Adipose tissue is a crucial site for pathologic changes in obesity/metabolic syndrome-related diseases. Interaction between adipogenesis and reactive oxygen species (ROS) in adipose tissue involving chronic low-grade inflammation is postulated to be causal in the development of insulin resistance and other metabolic consequences. We used different culture systems to investigate the relationship between ROS and adipogenesis at three levels: within adipocytes, during adipocyte-monocyte interactions, and in a subcutaneous adipose tissue model. The effects of highly hydroxylated fullerene (HHF; C(60)(OH)(36)) on adipogenesis-accompanying oxidative stress and inflammatory changes were examined using these three systems. We demonstrated that H(2)O(2) stimulates lipid accumulation in 3T3-L1 preadipocytes, and lipid uptake causes ROS generation in OP9 preadipocytes, both of which were then markedly suppressed with HHF treatment. HHF significantly inhibited the adipogenic stimulant insulin-rich serum replacement (SR)-induced triacylglycerol accumulation, ROS production, and macrophage activation in cultured OP9 cells and an OP9-U937 monocyte-like cell coculture system. H(2)O(2)-induced intracellular ROS production in OP9 adipocytes was also notably inhibited by HHF. We developed a three-dimensional subcutaneous adipose-tissue equivalent (SATE) consisting of air-exposed cultures of HaCaT keratinocytes on an OP9 adipocyte-populated collagen gel in a culture insert.

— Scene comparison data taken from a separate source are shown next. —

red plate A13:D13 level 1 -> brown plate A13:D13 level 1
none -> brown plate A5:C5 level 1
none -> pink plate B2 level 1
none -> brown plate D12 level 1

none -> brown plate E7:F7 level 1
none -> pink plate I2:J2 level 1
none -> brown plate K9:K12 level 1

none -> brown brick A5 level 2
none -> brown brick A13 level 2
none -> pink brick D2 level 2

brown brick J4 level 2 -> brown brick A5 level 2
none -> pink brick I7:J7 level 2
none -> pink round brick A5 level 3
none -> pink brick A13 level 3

With SR stimulation and under suitable conditions, fat accumulation, ROS generation, and macrophage infiltration were observed in the SATE and significantly inhibited by HHF. By western blotting, we demonstrated that HHF localized at the cytoskeleton, which controls the transport of lipids. In conclusion, HHF is able to inhibit oxidative stress in adipocytes and adipogenesis-related macrophage activation in adipose tissues through its antioxidation.